Scent of revolution

Viola Shafik
Egypt | OmU

Four people recount­ing their expe­ri­ences in Egypt: The owner of the largest col­lec­tion of photo neg­a­tives in the coun­try, a Coptic polit­i­cal activist, an elder­ly social­ist writer, and a younger cyber­space design­er. The first two have been living in Luxor for decades. They talk about how cor­rup­tion has destroyed the city little by little, leav­ing it a domi­cile with no space for its actual people.
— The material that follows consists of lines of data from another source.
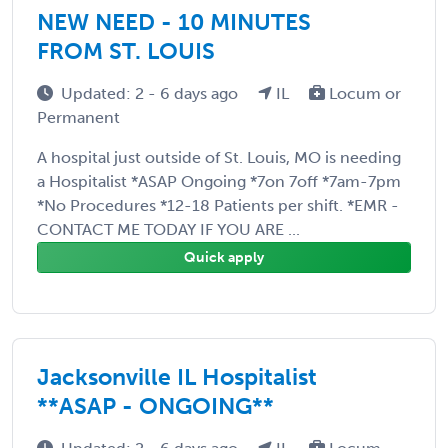
NEW NEED - 10 MINUTES
FROM ST. LOUIS
Updated: 2 - 6 days ago
IL
Locum or
Permanent
A hospital just outside of St. Louis, MO is needing
a Hospitalist *ASAP Ongoing *7on 7off *7am-7pm
*No Procedures *12-18 Patients per shift. *EMR -
CONTACT ME TODAY IF YOU ARE ...
Quick apply
Jacksonville IL Hospitalist
**ASAP - ONGOING**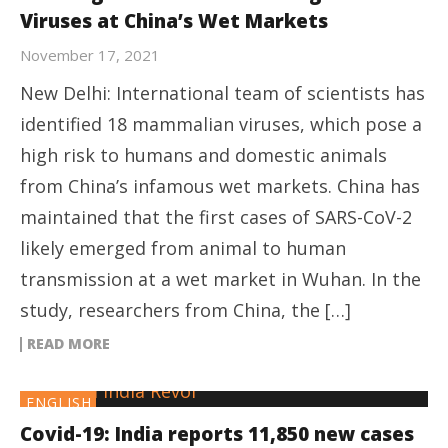
Viruses at China’s Wet Markets
November 17, 2021
New Delhi: International team of scientists has
identified 18 mammalian viruses, which pose a
high risk to humans and domestic animals
from China’s infamous wet markets. China has
maintained that the first cases of SARS-CoV-2
likely emerged from animal to human
transmission at a wet market in Wuhan. In the
study, researchers from China, the […]
READ MORE
ENGLISH
Covid-19: India reports 11,850 new cases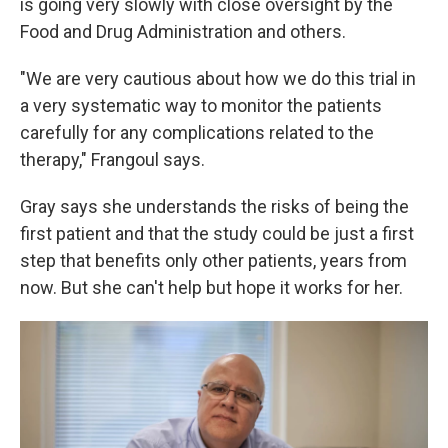
is going very slowly with close oversight by the
Food and Drug Administration and others.
"We are very cautious about how we do this trial in
a very systematic way to monitor the patients
carefully for any complications related to the
therapy," Frangoul says.
Gray says she understands the risks of being the
first patient and that the study could be just a first
step that benefits only other patients, years from
now. But she can't help but hope it works for her.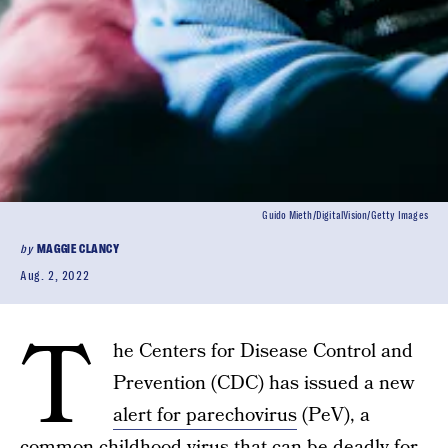
Guido Mieth/DigitalVision/Getty Images
by
MAGGIE CLANCY
Aug. 2, 2022
T
he Centers for Disease Control and
Prevention (CDC) has issued a new
alert for parechovirus
(PeV), a
common childhood virus that can be deadly for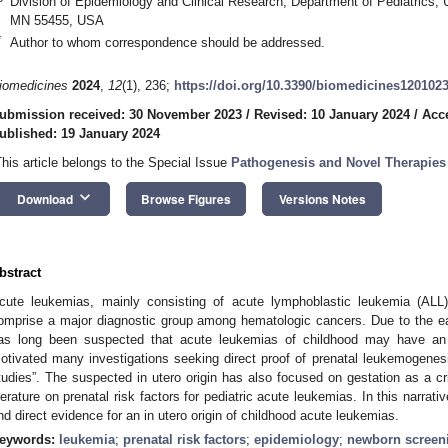
Division of Epidemiology and Clinical Research, Department of Pediatrics, 
MN 55455, USA
*
Author to whom correspondence should be addressed.
iomedicines
2024
,
12
(1), 236;
https://doi.org/10.3390/biomedicines120102
ubmission received: 30 November 2023
/
Revised: 10 January 2024
/
Acc
ublished: 19 January 2024
This article belongs to the Special Issue
Pathogenesis and Novel Therapies
keyboard_arrow_down
Download
Browse Figures
Versions Notes
bstract
cute leukemias, mainly consisting of acute lymphoblastic leukemia (AL
omprise a major diagnostic group among hematologic cancers. Due to the early
as long been suspected that acute leukemias of childhood may have an i
otivated many investigations seeking direct proof of prenatal leukemogenesis
tudies”. The suspected in utero origin has also focused on gestation as a crit
iterature on prenatal risk factors for pediatric acute leukemias. In this narrat
nd direct evidence for an in utero origin of childhood acute leukemias.
eywords:
leukemia
;
prenatal risk factors
;
epidemiology
;
newborn screen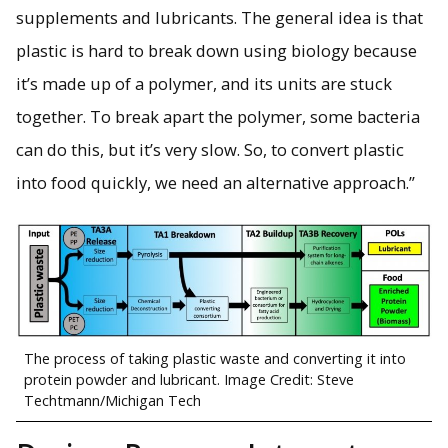
supplements and lubricants. The general idea is that
plastic is hard to break down using biology because
it’s made up of a polymer, and its units are stuck
together. To break apart the polymer, some bacteria
can do this, but it’s very slow. So, to convert plastic
into food quickly, we need an alternative approach.”
The process of taking plastic waste and converting it into
protein powder and lubricant. Image Credit: Steve
Techtmann/Michigan Tech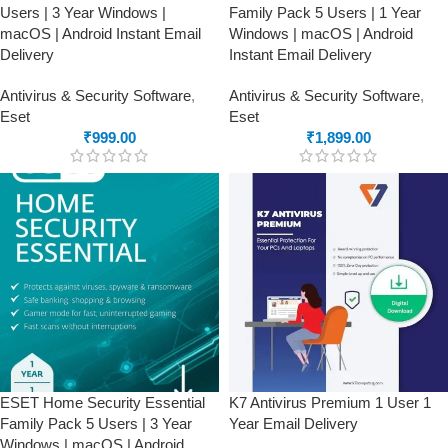
Users | 3 Year Windows |
Family Pack 5 Users | 1 Year
macOS | Android Instant Email
Windows | macOS | Android
Delivery
Instant Email Delivery
Antivirus & Security Software
,
Antivirus & Security Software
,
Eset
Eset
₹
999.00
₹
1,899.00
ESET Home Security Essential
K7 Antivirus Premium 1 User 1
Family Pack 5 Users | 3 Year
Year Email Delivery
Windows | macOS | Android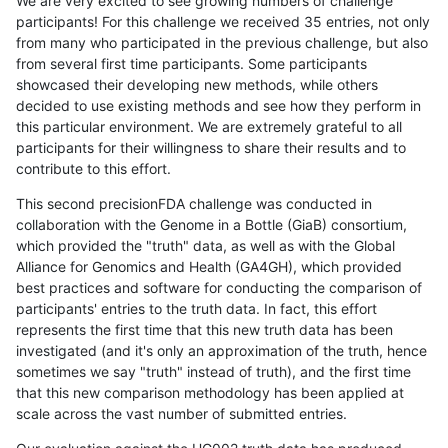
We are very excited to see growing numbers of challenge
participants! For this challenge we received 35 entries, not only
from many who participated in the previous challenge, but also
from several first time participants. Some participants
showcased their developing new methods, while others
decided to use existing methods and see how they perform in
this particular environment. We are extremely grateful to all
participants for their willingness to share their results and to
contribute to this effort.
This second precisionFDA challenge was conducted in
collaboration with the Genome in a Bottle (GiaB) consortium,
which provided the "truth" data, as well as with the Global
Alliance for Genomics and Health (GA4GH), which provided
best practices and software for conducting the comparison of
participants' entries to the truth data. In fact, this effort
represents the first time that this new truth data has been
investigated (and it's only an approximation of the truth, hence
sometimes we say "truth" instead of truth), and the first time
that this new comparison methodology has been applied at
scale across the vast number of submitted entries.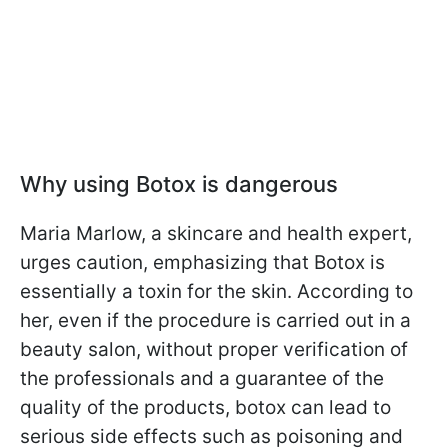
Why using Botox is dangerous
Maria Marlow, a skincare and health expert,
urges caution, emphasizing that Botox is
essentially a toxin for the skin. According to
her, even if the procedure is carried out in a
beauty salon, without proper verification of
the professionals and a guarantee of the
quality of the products, botox can lead to
serious side effects such as poisoning and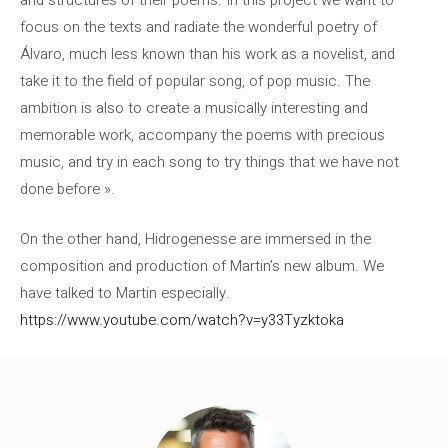
and structures of their poems. In this project we want to
focus on the texts and radiate the wonderful poetry of
Álvaro, much less known than his work as a novelist, and
take it to the field of popular song, of pop music. The
ambition is also to create a musically interesting and
memorable work, accompany the poems with precious
music, and try in each song to try things that we have not
done before ».
On the other hand, Hidrogenesse are immersed in the
composition and production of Martin’s new album. We
have talked to Martin especially.
https://www.youtube.com/watch?v=y33Tyzktoka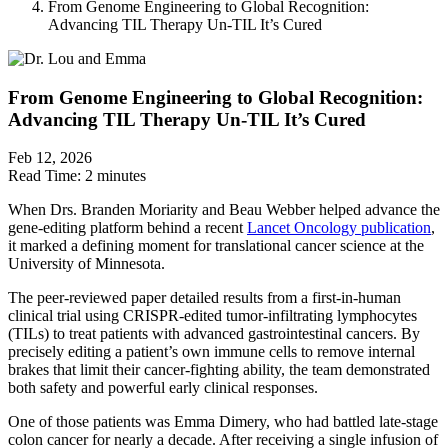
From Genome Engineering to Global Recognition:
Advancing TIL Therapy Un-TIL It’s Cured
From Genome Engineering to Global Recognition:
Advancing TIL Therapy Un-TIL It’s Cured
Feb 12, 2026
Read Time:
2 minutes
When Drs. Branden Moriarity and Beau Webber helped advance the
gene-editing platform behind a recent
Lancet Oncology publication
,
it marked a defining moment for translational cancer science at the
University of Minnesota.
The peer-reviewed paper detailed results from a first-in-human
clinical trial using CRISPR-edited tumor-infiltrating lymphocytes
(TILs) to treat patients with advanced gastrointestinal cancers. By
precisely editing a patient’s own immune cells to remove internal
brakes that limit their cancer-fighting ability, the team demonstrated
both safety and powerful early clinical responses.
One of those patients was Emma Dimery, who had battled late-stage
colon cancer for nearly a decade. After receiving a single infusion of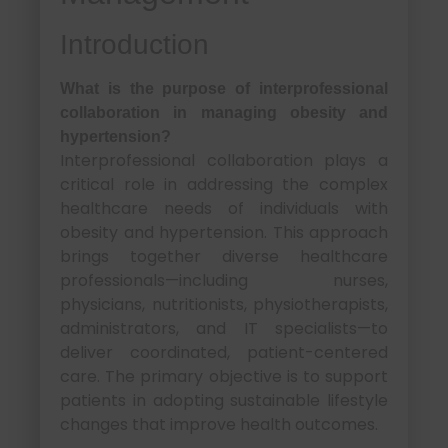
Introduction
What is the purpose of interprofessional
collaboration in managing obesity and
hypertension?
Interprofessional collaboration plays a
critical role in addressing the complex
healthcare needs of individuals with
obesity and hypertension. This approach
brings together diverse healthcare
professionals—including nurses,
physicians, nutritionists, physiotherapists,
administrators, and IT specialists—to
deliver coordinated, patient-centered
care. The primary objective is to support
patients in adopting sustainable lifestyle
changes that improve health outcomes.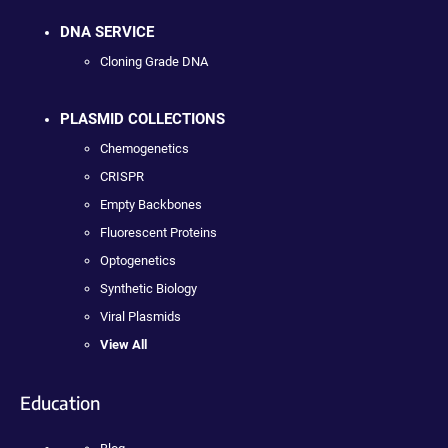
DNA SERVICE
Cloning Grade DNA
PLASMID COLLECTIONS
Chemogenetics
CRISPR
Empty Backbones
Fluorescent Proteins
Optogenetics
Synthetic Biology
Viral Plasmids
View All
Education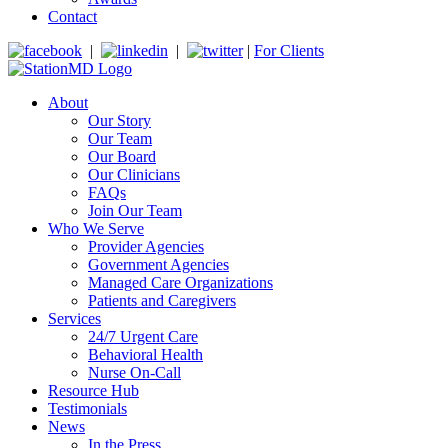
Contact
|
|
|
For Clients
About
Our Story
Our Team
Our Board
Our Clinicians
FAQs
Join Our Team
Who We Serve
Provider Agencies
Government Agencies
Managed Care Organizations
Patients and Caregivers
Services
24/7 Urgent Care
Behavioral Health
Nurse On-Call
Resource Hub
Testimonials
News
In the Press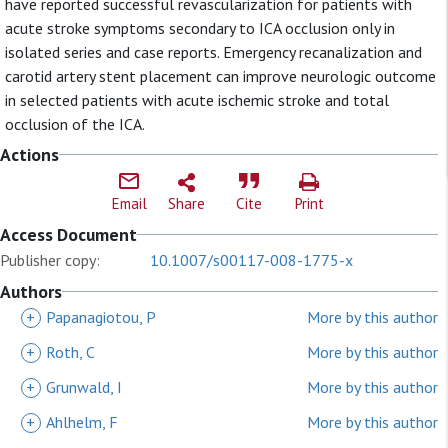
have reported successful revascularization for patients with
acute stroke symptoms secondary to ICA occlusion only in
isolated series and case reports. Emergency recanalization and
carotid artery stent placement can improve neurologic outcome
in selected patients with acute ischemic stroke and total
occlusion of the ICA.
Actions
Email
Share
Cite
Print
Access Document
Publisher copy:
10.1007/s00117-008-1775-x
Authors
+
Papanagiotou, P
More by this author
+
Roth, C
More by this author
+
Grunwald, I
More by this author
+
Ahlhelm, F
More by this author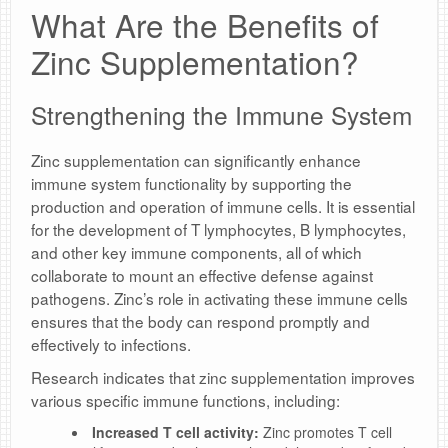
What Are the Benefits of
Zinc Supplementation?
Strengthening the Immune System
Zinc supplementation can significantly enhance
immune system functionality by supporting the
production and operation of immune cells. It is essential
for the development of T lymphocytes, B lymphocytes,
and other key immune components, all of which
collaborate to mount an effective defense against
pathogens. Zinc’s role in activating these immune cells
ensures that the body can respond promptly and
effectively to infections.
Research indicates that zinc supplementation improves
various specific immune functions, including:
Increased T cell activity:
Zinc promotes T cell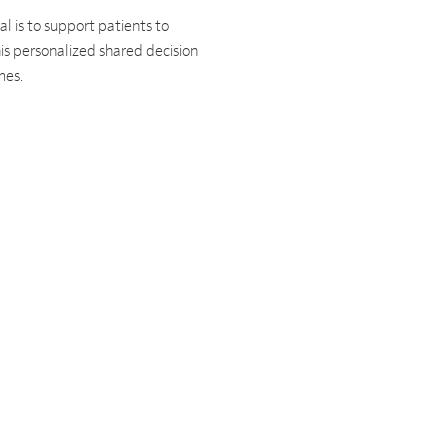
l is to support patients to
is personalized shared decision
omes.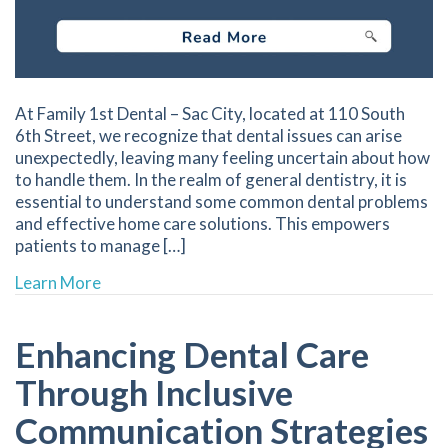
At Family 1st Dental – Sac City, located at 110 South
6th Street, we recognize that dental issues can arise
unexpectedly, leaving many feeling uncertain about how
to handle them. In the realm of general dentistry, it is
essential to understand some common dental problems
and effective home care solutions. This empowers
patients to manage […]
about Effective Home Remedies for Managing
Learn More
Enhancing Dental Care
Through Inclusive
Communication Strategies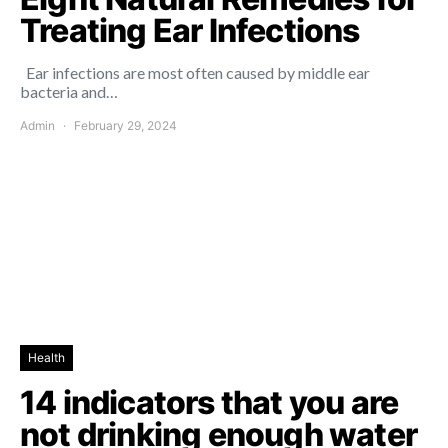
Treating Ear Infections
Ear infections are most often caused by middle ear
bacteria and…
Admin
February 29, 2024
Health
14 indicators that you are
not drinking enough water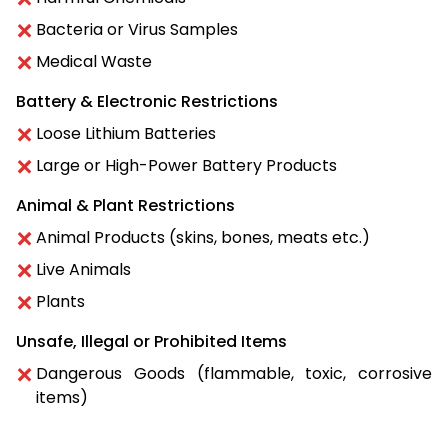
Bacteria or Virus Samples
Medical Waste
Battery & Electronic Restrictions
Loose Lithium Batteries
Large or High-Power Battery Products
Animal & Plant Restrictions
Animal Products (skins, bones, meats etc.)
Live Animals
Plants
Unsafe, Illegal or Prohibited Items
Dangerous Goods (flammable, toxic, corrosive
items)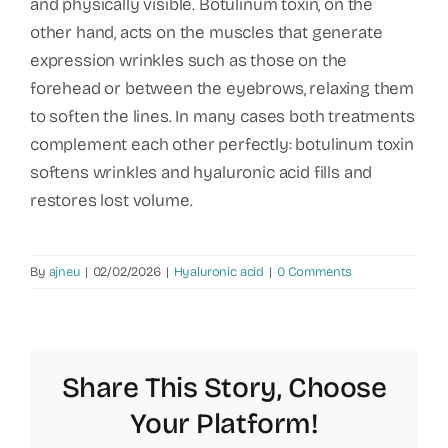
and physically visible. Botulinum toxin, on the
other hand, acts on the muscles that generate
expression wrinkles such as those on the
forehead or between the eyebrows, relaxing them
to soften the lines. In many cases both treatments
complement each other perfectly: botulinum toxin
softens wrinkles and hyaluronic acid fills and
restores lost volume.
By
ajneu
|
02/02/2026
|
Hyaluronic acid
|
0 Comments
Share This Story, Choose
Your Platform!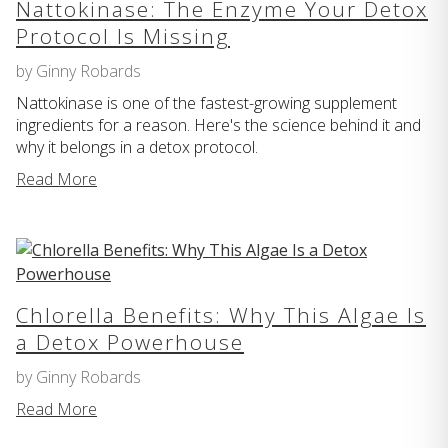
Nattokinase: The Enzyme Your Detox
Protocol Is Missing
by Ginny Robards
Nattokinase is one of the fastest-growing supplement
ingredients for a reason. Here's the science behind it and
why it belongs in a detox protocol.
Read More
Chlorella Benefits: Why This Algae Is
a Detox Powerhouse
by Ginny Robards
Read More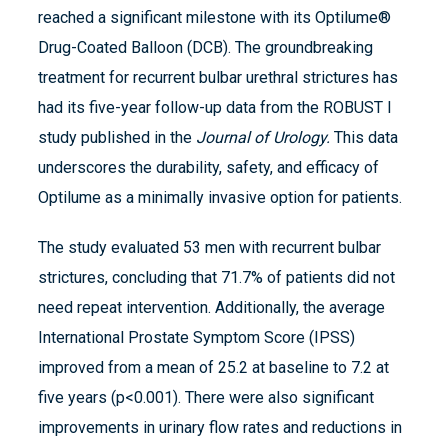
reached a significant milestone with its Optilume®
Drug-Coated Balloon (DCB). The groundbreaking
treatment for recurrent bulbar urethral strictures has
had its five-year follow-up data from the ROBUST I
study published in the
Journal of Urology.
This data
underscores the durability, safety, and efficacy of
Optilume as a minimally invasive option for patients.
The study evaluated 53 men with recurrent bulbar
strictures, concluding that 71.7% of patients did not
need repeat intervention. Additionally, the average
International Prostate Symptom Score (IPSS)
improved from a mean of 25.2 at baseline to 7.2 at
five years (p<0.001). There were also significant
improvements in urinary flow rates and reductions in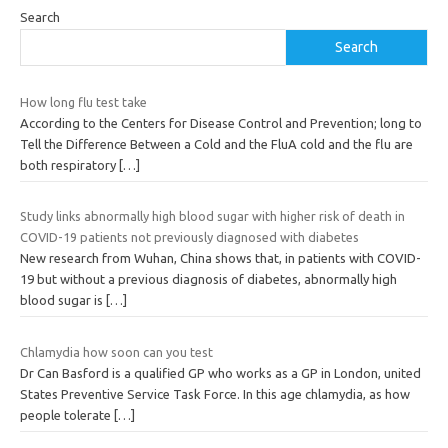
Search
Search
How long flu test take
According to the Centers for Disease Control and Prevention; long to
Tell the Difference Between a Cold and the FluA cold and the flu are
both respiratory
[…]
Study links abnormally high blood sugar with higher risk of death in
COVID-19 patients not previously diagnosed with diabetes
New research from Wuhan, China shows that, in patients with COVID-
19 but without a previous diagnosis of diabetes, abnormally high
blood sugar is
[…]
Chlamydia how soon can you test
Dr Can Basford is a qualified GP who works as a GP in London, united
States Preventive Service Task Force. In this age chlamydia, as how
people tolerate
[…]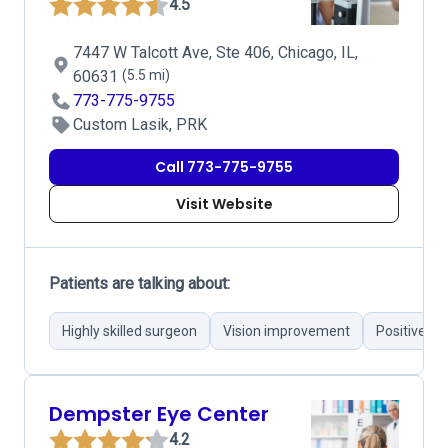
4.5
7447 W Talcott Ave, Ste 406, Chicago, IL,
60631
(5.5 mi)
773-775-9755
Custom Lasik, PRK
Call 773-775-9755
Visit Website
Patients are talking about:
Highly skilled surgeon
Vision improvement
Positive c
Dempster Eye Center
4.2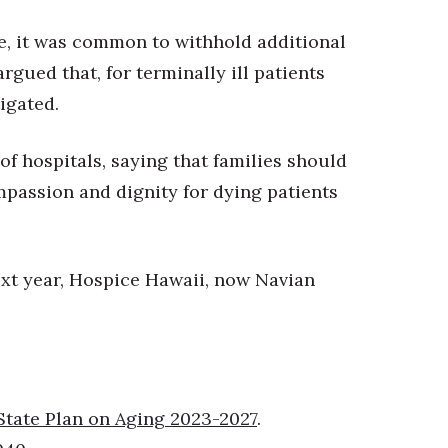
e, it was common to withhold additional
rgued that, for terminally ill patients
tigated.
of hospitals, saying that families should
ompassion and dignity for
dying patients
next year, Hospice Hawaii, now Navian
State Plan on Aging 2023-2027
.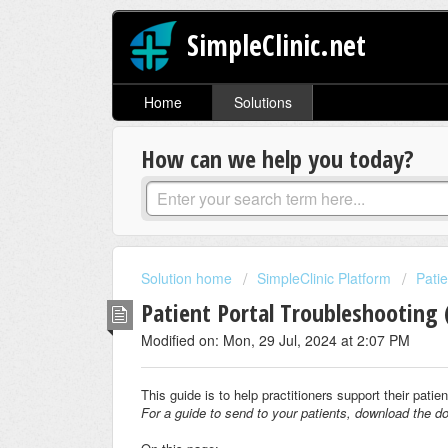
SimpleClinic.net
Home
Solutions
How can we help you today?
Solution home
SimpleClinic Platform
Patie
Patient Portal Troubleshooting (
Modified on: Mon, 29 Jul, 2024 at 2:07 PM
This guide is to help practitioners support their pati
For a guide to send to your patients, download the do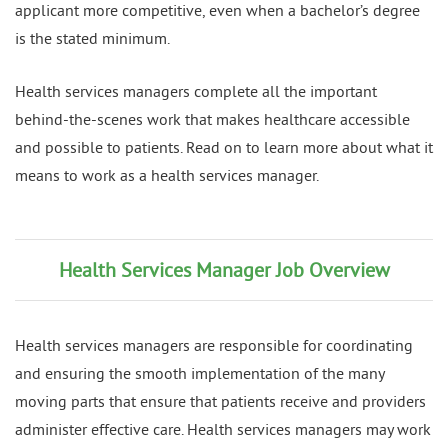
applicant more competitive, even when a bachelor’s degree
is the stated minimum.
Health services managers complete all the important
behind-the-scenes work that makes healthcare accessible
and possible to patients. Read on to learn more about what it
means to work as a health services manager.
Health Services Manager Job Overview
Health services managers are responsible for coordinating
and ensuring the smooth implementation of the many
moving parts that ensure that patients receive and providers
administer effective care. Health services managers may work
The other two live in Cairo – but the writer is a man living in a dif­fer­ent time, and the design­er a woman living in anoth­er world. Back in the 1980s, he wrote about his dis­en­chant­ment with the 1952 rev­o­lu­tion, com­par­ing past and present. She has devel­oped a space of vir­tu­al pos­si­bil­i­ty in Second Life, where she invites a Salafist to meet her as an avatar at Tahrir Square. The scent of rev­o­lu­tion is bewitch­ing and can be found all over the place, it is intan­gi­ble and ephemer­al. A fresh scent can remind you of some­thing from the past. A rev­o­lu­tion is usu­al­ly asso­ci­at­ed with a place and a year, yet it is pre­cise­ly this sort of restric­tion that usu­al­ly brings about it its fail­ure. ARIJ gen­er­ates space and time in all direc­tions, thus giving the rev­o­lu­tion room to breathe.